Diesmal ist Horst Welling auf den November-Lockdown auch besser vorbereitet. Nur 50 Liter Bier sind übrig, die Lieferintervalle wurden verkürzt. Welling wird auch Speisen außer Haus liefern, aber nur auf telefonische Vorbestellung. Vergangene Woche seien knapp 35 Portionen Muscheln bestellt worden. Weitere beliebte Speisen sind die Schnitzel-Klassiker. Ansonsten werden die Baumärkte wieder gefragt sein: Es ist die Zeit für kleinere Reparaturarbeiten und Anstriche.

Zum Raben würde von Vivatrium-Eröffnung und Wochenmarkt-Rückkehr profitieren

Seinen Optimismus hat er nicht verloren: Natürlich hofft Welling, im Dezember wieder eröffnen zu können. Und die mittelfristige Perspektive ist ja eigentlich gut. Wenn der Neumarkt-Neubau Vivatrium eröffnet und der Wochenmarkt zurückkehrt, wird es mehr Laufpublikum geben. „Wir werden dann unsere Außengastronomie mit dem Vorbau ausbauen“, so Welling. Und in sechs bis sieben Jahren möchte Horst Welling in Rente gehen. Diesen Plänen sollte Corona doch bitte keinen Strich durch die Rechnung machen.

An die Verpächter anderer Gastronomien richtet er den Appell, die Mieter bei der Stange zu halten und ihnen entgegen zu kommen. Überhaupt noch Wirte zu finden, das werde nämlich nicht leichter.

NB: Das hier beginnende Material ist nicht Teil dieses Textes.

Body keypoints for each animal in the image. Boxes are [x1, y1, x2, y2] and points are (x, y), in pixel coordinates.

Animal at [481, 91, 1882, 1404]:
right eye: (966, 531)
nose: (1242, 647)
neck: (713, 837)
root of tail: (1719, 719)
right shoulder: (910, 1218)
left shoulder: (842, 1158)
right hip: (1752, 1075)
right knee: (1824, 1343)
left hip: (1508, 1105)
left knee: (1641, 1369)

Essensbestellungen vorab nimmt Zum Raben unter 02822/70463 entgegen. Weitere Infos unter http://zumrabenemmerich.jimdofree.com.

>> Die Auswertung der Befragung

Die Antworten im NRZ-Bürgerbarometer geben weiteren Aufschluss: Bis auf die 14- bis 19-Jährigen (mehr fehlende Feiern und eingeschränkte Urlaubsmöglichkeiten genannt) haben alle Altersstufen die Geschäfte und Lokale am häufigsten genannt. Die Sorge um die Gesundheit ist bei den 40- bis 49-Jährigen mit 84 % am stärksten ausgeprägt. Die Über-70-Jährigen nannten häufiger als andere Altersgruppen (54 %) die Überlastung der Arztpraxen und Krankenhäuser. In der Altersgruppe der 20- bis 29-Jährigen sticht mit 71 Prozent das fehlende Kulturangebot noch heraus.

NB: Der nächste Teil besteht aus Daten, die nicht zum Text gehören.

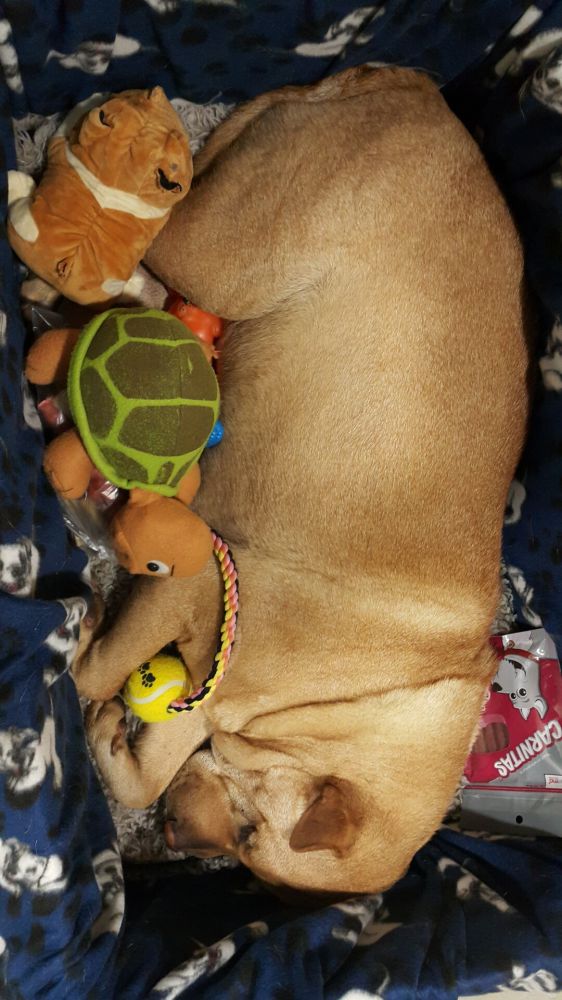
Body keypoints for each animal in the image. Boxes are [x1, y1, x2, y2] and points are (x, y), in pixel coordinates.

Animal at [77, 66, 530, 896]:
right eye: (251, 832)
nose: (174, 838)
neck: (363, 699)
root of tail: (415, 90)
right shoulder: (195, 587)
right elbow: (97, 674)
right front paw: (85, 647)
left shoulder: (211, 695)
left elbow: (146, 761)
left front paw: (112, 745)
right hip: (216, 252)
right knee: (147, 231)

Wenig überraschend sind es vor allem die 20- bis 39-Jährigen (44-47 %), die den Unterricht zuhause bzw. die Kinderbetreuung am stärksten genannt haben, im Vergleich der Altersgruppen: Das sind eben die Eltern der Kinder. Von Sorgen um den Arbeitsplatz sind am ehesten die 40- bis 49-Jährigen geplagt, die dies zu 39 % nannten.

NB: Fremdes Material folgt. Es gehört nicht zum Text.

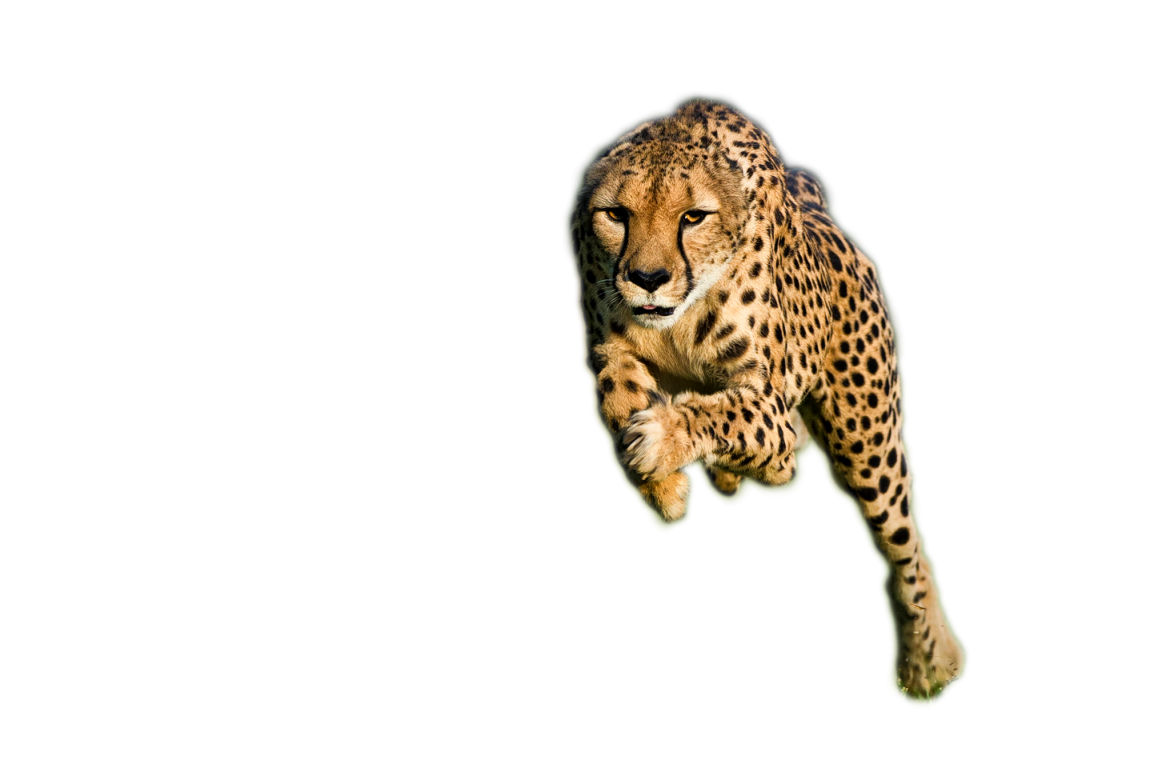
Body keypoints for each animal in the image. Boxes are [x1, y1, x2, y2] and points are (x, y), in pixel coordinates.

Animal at [568, 100, 965, 703]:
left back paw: (926, 667)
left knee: (904, 547)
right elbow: (619, 393)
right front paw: (666, 486)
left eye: (693, 217)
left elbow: (731, 413)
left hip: (867, 444)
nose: (648, 278)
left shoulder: (767, 402)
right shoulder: (606, 345)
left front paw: (662, 439)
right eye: (616, 214)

Männer nannten fehlende Feiern häufiger, Frauen die Überlastung der Praxen/Spitäler

Die Frauen sorgten sich im ersten Corona-Lockdown mehr um die Überlastung von Arztpraxen oder des Willibrord-Spitals (Bild) als die Männer in Emmerich.
Die Frauen sorgten sich im ersten Corona-Lockdown mehr um die Überlastung von Arztpraxen oder des Willibrord-Spitals (Bild) als die Männer in Emmerich. © FUNKE Foto Services | Markus Weissenfels

Einige Eckpunkte im Vergleich männlich/weiblich: 85 Prozent der Frauen nannten die Sorge um die Gastronomie/Geschäfte, 77 % bei den Männern. Ein Unterschied ist etwa bei den größeren Feiern zu bemerken: Diese vermissten 50 % der Männer und 41 % der Frauen. Die Überlastung der Arztpraxen/Spitäler hingegen nannten 51 % der Frauen und 39 % der Männer. Hier stechen zwei Altersgruppen bei den Frauen besonders heraus: 61 % der 30-39-Jährigen (30 % der Männer) und 64 % der Über-70-Jährigen (43 % der Männer).